Under the new rules, battery exporters must obtain licenses from the Ministry of Commerce, a system that gives Beijing the flexibility to selectively restrict shipments. According to BloombergNEF analyst Matthew Hales, while the controls target fewer sectors than previous export curbs, their potential impact is severe given China’s overwhelming presence in battery manufacturing. In the first seven months of 2025, Chinese grid-scale lithium-ion batteries made up roughly 65% of U.S. imports, suggesting that the new restrictions could be felt almost immediately across the American energy sector.
The move comes as the U.S. faces surging energy demand, driven in part by the rapid expansion of AI data centers, whose electricity use has more than doubled since 2017 and is projected to triple by 2028, according to the Lawrence Berkeley National Laboratory. Large-scale battery storage systems are vital to managing this growth, helping balance renewable energy output and prevent blackouts.
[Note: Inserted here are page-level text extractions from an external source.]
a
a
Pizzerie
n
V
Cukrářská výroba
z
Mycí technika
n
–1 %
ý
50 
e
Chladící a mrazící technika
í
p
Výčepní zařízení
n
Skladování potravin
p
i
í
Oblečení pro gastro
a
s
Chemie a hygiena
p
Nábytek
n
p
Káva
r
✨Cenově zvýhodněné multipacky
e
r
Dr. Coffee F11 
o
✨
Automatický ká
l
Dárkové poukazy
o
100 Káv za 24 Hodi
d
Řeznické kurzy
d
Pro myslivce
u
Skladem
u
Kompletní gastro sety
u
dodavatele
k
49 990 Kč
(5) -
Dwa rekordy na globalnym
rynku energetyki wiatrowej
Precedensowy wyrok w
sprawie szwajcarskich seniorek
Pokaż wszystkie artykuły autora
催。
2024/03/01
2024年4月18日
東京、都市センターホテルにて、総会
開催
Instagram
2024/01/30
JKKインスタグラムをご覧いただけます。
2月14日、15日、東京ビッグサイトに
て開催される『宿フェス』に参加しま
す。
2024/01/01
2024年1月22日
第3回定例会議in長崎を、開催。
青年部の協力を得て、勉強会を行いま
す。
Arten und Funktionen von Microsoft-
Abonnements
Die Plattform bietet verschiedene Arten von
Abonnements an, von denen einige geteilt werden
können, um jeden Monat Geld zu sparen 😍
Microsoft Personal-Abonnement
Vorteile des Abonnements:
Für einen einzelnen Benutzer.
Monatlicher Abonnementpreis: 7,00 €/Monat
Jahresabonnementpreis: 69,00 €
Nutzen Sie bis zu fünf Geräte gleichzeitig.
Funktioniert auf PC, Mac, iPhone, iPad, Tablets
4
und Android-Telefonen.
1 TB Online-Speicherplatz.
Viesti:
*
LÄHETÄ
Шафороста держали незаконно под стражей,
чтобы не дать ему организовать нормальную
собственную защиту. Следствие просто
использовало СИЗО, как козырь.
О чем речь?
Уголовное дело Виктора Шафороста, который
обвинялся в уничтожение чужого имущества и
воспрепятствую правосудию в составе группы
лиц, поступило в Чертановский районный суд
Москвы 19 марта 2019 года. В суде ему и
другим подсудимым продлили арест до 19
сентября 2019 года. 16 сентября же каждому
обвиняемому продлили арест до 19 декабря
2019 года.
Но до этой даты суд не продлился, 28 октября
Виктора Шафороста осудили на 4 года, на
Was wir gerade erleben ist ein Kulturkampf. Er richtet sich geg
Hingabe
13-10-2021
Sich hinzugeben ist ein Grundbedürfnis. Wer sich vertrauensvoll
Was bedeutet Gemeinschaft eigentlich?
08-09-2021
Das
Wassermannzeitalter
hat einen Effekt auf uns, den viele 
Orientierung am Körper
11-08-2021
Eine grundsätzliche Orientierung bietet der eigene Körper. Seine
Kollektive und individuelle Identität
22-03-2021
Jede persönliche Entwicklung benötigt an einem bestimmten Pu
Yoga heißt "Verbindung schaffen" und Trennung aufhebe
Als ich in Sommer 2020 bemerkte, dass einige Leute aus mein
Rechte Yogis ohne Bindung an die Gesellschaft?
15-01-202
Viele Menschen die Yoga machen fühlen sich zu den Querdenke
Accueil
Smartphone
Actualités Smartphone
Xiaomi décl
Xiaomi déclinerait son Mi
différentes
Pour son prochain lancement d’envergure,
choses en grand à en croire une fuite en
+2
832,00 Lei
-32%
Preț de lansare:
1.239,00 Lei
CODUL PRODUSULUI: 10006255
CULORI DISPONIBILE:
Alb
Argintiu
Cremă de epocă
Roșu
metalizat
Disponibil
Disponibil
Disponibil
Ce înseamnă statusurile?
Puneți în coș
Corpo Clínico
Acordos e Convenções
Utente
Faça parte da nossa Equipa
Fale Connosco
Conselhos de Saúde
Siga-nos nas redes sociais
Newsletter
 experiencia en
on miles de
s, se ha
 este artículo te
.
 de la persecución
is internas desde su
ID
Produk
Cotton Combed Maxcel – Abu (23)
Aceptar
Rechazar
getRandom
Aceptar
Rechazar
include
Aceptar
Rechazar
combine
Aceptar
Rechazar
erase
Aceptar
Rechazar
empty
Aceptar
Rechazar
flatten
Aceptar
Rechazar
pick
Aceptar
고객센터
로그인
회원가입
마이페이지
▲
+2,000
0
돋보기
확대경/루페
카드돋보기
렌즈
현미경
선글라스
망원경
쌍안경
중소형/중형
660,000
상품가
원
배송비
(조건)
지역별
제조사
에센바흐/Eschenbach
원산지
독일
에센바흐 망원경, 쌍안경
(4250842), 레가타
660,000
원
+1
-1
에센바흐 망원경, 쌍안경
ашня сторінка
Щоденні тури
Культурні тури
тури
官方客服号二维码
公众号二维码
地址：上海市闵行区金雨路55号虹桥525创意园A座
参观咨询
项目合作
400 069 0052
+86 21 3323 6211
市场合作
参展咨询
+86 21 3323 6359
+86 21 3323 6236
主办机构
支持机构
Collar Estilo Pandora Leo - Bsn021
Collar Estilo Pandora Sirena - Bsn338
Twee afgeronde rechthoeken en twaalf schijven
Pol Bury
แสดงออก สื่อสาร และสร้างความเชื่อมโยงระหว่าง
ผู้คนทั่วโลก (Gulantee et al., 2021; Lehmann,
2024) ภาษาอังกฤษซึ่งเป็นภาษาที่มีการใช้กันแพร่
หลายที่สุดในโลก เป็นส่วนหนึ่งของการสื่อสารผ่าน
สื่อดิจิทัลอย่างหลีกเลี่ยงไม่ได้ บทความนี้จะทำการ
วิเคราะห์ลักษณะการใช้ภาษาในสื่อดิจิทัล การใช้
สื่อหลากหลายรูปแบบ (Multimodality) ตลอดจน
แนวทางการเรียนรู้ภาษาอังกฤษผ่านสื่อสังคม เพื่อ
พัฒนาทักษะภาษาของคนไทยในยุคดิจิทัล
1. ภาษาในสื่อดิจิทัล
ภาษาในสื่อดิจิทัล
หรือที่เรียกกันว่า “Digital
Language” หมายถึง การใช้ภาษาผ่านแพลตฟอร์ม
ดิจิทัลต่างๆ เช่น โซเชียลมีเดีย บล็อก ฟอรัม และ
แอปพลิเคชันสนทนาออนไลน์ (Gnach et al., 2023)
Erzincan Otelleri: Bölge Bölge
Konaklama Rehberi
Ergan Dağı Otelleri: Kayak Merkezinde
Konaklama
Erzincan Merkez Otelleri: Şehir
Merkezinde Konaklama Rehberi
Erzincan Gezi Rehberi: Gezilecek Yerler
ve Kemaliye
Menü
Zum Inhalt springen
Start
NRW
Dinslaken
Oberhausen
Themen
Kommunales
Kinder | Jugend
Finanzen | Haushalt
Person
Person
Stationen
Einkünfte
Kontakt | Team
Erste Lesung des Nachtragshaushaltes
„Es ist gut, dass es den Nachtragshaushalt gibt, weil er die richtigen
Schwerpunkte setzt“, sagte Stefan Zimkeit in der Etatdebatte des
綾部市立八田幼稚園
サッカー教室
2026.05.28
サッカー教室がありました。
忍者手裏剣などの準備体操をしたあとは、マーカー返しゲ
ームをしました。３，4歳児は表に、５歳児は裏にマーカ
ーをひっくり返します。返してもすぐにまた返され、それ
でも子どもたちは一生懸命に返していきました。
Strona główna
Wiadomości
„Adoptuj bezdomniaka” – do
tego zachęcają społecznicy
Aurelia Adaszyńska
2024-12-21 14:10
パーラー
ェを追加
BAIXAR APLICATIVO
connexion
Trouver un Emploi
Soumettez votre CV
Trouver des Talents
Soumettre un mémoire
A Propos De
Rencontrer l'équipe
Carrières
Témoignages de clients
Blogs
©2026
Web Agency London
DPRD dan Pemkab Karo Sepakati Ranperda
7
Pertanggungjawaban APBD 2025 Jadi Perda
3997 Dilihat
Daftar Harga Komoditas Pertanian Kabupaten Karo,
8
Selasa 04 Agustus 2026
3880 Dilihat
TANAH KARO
The U.S. has installed about 26 gigawatts of utility-scale battery capacity as of 2024, with an additional 136 gigawatts expected within the next decade — much of which currently depends on Chinese components.
Despite efforts to boost domestic production, the U.S. remains heavily dependent on China, which controls 96% of global anode and 85% of cathode manufacturing capacity, according to BNEF. Experts describe the inclusion of these materials in the export restrictions as a major escalation, given how essential they are to global battery production. “This will hit nearly every U.S. battery plant — these are their core raw materials,” said Celina Mikolajczak, a former Tesla and Panasonic battery executive. Shares of Fluence Energy and Tesla fell sharply following the announcement, dropping 12% and 5%, respectively.
Industry leaders say the new policy adds further strain to an already fragile global supply chain. Dragonfly Energy CEO Denis Phares emphasized the need to accelerate domestic innovation and diversify supply sources, noting his company is actively working to reduce reliance on Chinese components.
However, the move could also backfire on China, whose domestic battery sector faces overcapacity and growing reliance on exports. Analysts at Benchmark Mineral Intelligence argue it remains uncertain how strictly Beijing will enforce these new restrictions, given the risk of hurting its own industry. Still, the decision is widely seen as both a strategic bargaining tool in trade talks with the U.S. and a way for China to preserve its technological edge in the global clean energy race.